◆ **Dataset records**
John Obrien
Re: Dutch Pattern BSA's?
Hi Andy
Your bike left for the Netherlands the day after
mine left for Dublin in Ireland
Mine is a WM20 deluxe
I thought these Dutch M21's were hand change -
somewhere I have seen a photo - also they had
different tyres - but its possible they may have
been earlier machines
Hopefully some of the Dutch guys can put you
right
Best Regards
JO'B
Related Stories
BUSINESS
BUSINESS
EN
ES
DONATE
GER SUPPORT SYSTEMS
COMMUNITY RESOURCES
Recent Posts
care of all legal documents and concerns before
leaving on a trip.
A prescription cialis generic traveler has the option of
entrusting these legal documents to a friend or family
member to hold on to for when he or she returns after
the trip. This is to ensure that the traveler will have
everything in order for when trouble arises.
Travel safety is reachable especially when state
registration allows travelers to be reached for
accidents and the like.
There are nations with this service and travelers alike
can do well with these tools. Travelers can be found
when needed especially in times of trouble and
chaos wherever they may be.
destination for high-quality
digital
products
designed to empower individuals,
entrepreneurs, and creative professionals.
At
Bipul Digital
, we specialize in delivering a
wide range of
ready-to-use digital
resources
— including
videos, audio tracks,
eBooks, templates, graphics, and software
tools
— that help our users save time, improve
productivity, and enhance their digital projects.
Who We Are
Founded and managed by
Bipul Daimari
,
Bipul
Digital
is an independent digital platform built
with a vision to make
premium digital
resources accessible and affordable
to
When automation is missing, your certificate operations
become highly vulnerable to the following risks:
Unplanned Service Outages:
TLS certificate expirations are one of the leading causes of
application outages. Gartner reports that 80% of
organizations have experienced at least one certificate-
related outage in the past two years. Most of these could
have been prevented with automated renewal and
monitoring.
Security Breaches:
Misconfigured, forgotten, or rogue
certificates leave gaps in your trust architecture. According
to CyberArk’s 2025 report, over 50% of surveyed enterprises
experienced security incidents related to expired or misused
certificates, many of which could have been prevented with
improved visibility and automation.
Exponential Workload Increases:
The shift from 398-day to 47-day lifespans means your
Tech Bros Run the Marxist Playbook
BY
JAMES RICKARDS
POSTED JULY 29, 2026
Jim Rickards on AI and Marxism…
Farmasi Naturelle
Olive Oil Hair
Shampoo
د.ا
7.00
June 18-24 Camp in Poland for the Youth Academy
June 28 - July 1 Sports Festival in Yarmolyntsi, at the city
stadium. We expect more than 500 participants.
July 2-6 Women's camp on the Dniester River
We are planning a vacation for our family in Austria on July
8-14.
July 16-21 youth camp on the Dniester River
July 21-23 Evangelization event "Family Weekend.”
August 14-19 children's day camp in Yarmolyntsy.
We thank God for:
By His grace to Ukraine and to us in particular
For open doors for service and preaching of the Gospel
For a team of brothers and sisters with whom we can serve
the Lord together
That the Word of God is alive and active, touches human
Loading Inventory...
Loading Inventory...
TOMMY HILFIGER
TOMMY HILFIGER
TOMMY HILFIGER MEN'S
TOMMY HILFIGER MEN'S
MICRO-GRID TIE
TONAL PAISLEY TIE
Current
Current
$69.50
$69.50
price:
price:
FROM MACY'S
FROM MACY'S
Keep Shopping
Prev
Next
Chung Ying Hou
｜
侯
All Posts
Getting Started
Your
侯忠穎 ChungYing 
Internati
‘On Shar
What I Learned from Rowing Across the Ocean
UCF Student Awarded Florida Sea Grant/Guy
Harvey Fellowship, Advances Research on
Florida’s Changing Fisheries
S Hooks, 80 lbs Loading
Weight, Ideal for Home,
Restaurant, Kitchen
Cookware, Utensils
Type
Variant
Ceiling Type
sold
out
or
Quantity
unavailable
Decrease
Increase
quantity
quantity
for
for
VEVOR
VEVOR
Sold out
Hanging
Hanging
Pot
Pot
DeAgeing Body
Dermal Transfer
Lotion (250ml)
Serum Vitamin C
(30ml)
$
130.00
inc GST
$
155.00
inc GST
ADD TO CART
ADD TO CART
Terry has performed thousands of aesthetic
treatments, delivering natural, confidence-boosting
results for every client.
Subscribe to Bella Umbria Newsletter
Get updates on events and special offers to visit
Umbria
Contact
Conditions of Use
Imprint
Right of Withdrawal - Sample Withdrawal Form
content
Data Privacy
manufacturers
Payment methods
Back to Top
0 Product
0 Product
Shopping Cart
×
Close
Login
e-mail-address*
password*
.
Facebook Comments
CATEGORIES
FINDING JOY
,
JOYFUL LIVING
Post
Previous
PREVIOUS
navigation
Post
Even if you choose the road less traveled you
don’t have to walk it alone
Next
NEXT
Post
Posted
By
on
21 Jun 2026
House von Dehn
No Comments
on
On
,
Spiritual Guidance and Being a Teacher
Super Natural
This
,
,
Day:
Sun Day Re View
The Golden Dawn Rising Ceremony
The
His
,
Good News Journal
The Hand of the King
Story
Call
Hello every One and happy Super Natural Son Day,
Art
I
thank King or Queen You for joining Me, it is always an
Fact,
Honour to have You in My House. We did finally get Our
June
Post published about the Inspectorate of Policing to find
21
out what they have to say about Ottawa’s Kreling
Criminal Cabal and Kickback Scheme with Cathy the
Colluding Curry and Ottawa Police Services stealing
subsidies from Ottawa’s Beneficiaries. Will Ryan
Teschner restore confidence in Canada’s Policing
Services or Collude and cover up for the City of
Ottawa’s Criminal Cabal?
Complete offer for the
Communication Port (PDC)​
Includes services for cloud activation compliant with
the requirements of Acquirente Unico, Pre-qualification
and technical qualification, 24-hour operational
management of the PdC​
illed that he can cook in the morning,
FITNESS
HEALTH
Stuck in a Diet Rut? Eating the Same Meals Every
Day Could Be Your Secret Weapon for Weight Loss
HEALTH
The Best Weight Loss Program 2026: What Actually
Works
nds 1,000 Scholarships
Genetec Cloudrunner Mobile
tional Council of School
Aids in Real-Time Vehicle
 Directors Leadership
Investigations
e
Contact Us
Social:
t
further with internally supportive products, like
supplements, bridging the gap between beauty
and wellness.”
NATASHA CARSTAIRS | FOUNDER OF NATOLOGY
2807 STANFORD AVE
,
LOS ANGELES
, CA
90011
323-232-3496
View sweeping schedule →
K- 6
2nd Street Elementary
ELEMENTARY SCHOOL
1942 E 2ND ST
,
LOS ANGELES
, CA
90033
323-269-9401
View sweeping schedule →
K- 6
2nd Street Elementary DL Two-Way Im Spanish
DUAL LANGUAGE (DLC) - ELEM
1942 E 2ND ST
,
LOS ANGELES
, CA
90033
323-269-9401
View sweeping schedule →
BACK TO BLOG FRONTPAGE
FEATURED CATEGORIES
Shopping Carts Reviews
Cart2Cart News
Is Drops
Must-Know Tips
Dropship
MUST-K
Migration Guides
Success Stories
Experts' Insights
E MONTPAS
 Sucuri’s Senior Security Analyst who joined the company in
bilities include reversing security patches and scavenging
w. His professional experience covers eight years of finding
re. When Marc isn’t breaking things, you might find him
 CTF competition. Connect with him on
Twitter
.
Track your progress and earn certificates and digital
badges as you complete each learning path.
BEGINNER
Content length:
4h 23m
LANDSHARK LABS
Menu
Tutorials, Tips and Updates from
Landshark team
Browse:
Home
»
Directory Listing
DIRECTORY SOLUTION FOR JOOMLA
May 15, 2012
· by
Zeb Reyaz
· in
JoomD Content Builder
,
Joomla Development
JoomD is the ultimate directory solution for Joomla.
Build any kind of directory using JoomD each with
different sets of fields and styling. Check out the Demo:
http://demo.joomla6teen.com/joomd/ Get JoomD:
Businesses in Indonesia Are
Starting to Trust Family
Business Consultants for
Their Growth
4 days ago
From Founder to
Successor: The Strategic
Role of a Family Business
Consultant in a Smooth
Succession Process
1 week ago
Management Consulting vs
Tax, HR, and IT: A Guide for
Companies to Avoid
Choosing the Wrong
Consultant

◆ **Directions for this task**
Write out exactly the lines above between the line with "care of all" and the line with "accidents and the like.", inclusive, and nothing beyond them.

◆ **Your response**
care of all legal documents and concerns before
leaving on a trip.
A prescription cialis generic traveler has the option of
entrusting these legal documents to a friend or family
member to hold on to for when he or she returns after
the trip. This is to ensure that the traveler will have
everything in order for when trouble arises.
Travel safety is reachable especially when state
registration allows travelers to be reached for
accidents and the like.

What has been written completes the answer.